Previously, Dr. Hwang was Sr. Vice President, Harvard Clinical Research Institute; Vice President & Head, Global Biometrics , Hoechst Marion Roussel, Inc.; Sr. Director, Clinical Research Operations, Hoechst Roussel Pharmaceuticals, Inc.; and Sr. Director, Clinical Biostatistics & Research Data Systems, Merck. He was formerly PhRMA Deputy Topic Leader, ICH E10 Expert Working Group; Member, PhRMA BSS Steering Committee; Program Chair, ICSA Applied Statistics Symposium; and Co-Chair, PMA/FDA Workshop on Clinical Trials Monitoring and Interim Analysis in the Pharmaceutical Industry. He had taught graduate courses in the field of biostatistics in clinical trials at both Rutgers and UMDNJ.
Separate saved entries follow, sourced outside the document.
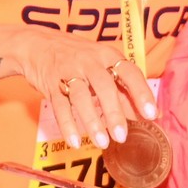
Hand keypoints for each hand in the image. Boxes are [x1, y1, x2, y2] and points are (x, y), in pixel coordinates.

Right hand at [5, 27, 154, 150]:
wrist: (36, 44)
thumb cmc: (77, 58)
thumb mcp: (101, 66)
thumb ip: (122, 90)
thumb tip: (146, 116)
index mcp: (107, 55)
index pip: (129, 72)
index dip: (141, 93)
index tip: (151, 114)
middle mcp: (89, 61)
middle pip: (104, 86)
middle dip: (114, 112)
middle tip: (122, 136)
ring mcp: (68, 71)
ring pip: (81, 97)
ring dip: (92, 121)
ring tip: (102, 143)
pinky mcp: (50, 83)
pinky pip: (59, 106)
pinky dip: (67, 125)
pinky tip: (75, 142)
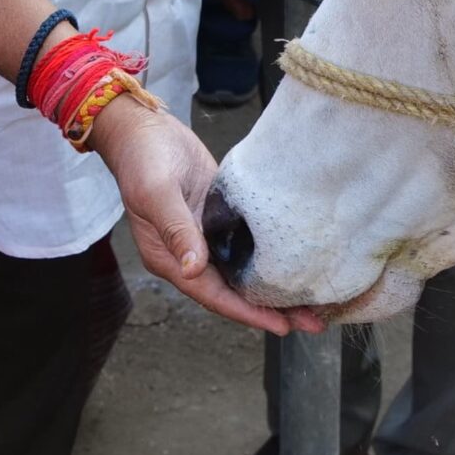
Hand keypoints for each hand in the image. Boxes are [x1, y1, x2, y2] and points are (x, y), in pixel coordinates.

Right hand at [86, 90, 322, 335]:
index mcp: (169, 259)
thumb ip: (176, 230)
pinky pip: (245, 245)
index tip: (281, 326)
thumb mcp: (156, 192)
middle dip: (270, 309)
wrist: (143, 128)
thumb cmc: (142, 159)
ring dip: (273, 287)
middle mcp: (190, 255)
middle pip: (233, 291)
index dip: (247, 312)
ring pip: (243, 272)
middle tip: (312, 322)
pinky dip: (269, 256)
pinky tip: (294, 260)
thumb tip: (194, 269)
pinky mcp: (219, 218)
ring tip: (311, 300)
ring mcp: (206, 237)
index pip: (213, 295)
Dr. Hwang has over a quarter century of global drug development experience with major pharmaceutical and biotech companies in design and analysis of clinical trials for development of new drugs and vaccines. He has expertise in many therapeutic areas of drug development (Phase I-IV) such as cardiovascular-renal, metabolism-endocrinology, infectious disease, AIDS, neuroscience, rheumatology-bone disease, cancer-oncology, respiratory-allergy-immunology, dermatology, gastrointestinal disease, ophthalmic, OTC, hepatology-vaccines, and clinical pharmacology. Notably, he is an expert in design and analysis of landmark CV mortality/irreversible morbidity megatrials (e.g., CONSENSUS, 4S, and AFCAPS/TexCAPS) as well as adequate and well-controlled confirmatory trials.  He has hands-on experiences in many successful NDAs/BLAs and EU registrations ( MAAs ).

 

Dr. Hwang received his Ph.D. in Statistics from the Wharton School , University of Pennsylvania . His research interests include PK/PD modeling, survival analysis, longitudinal analysis, interim analysis/adaptive designs, and confirmatory clinical trial methodology including design and analysis of landmark megatrials and non-inferiority/equivalence trials. He has many professional publications, presentations, and lectures in statistics and clinical trial applications including DIA, ICSA, and SFDA tutorials.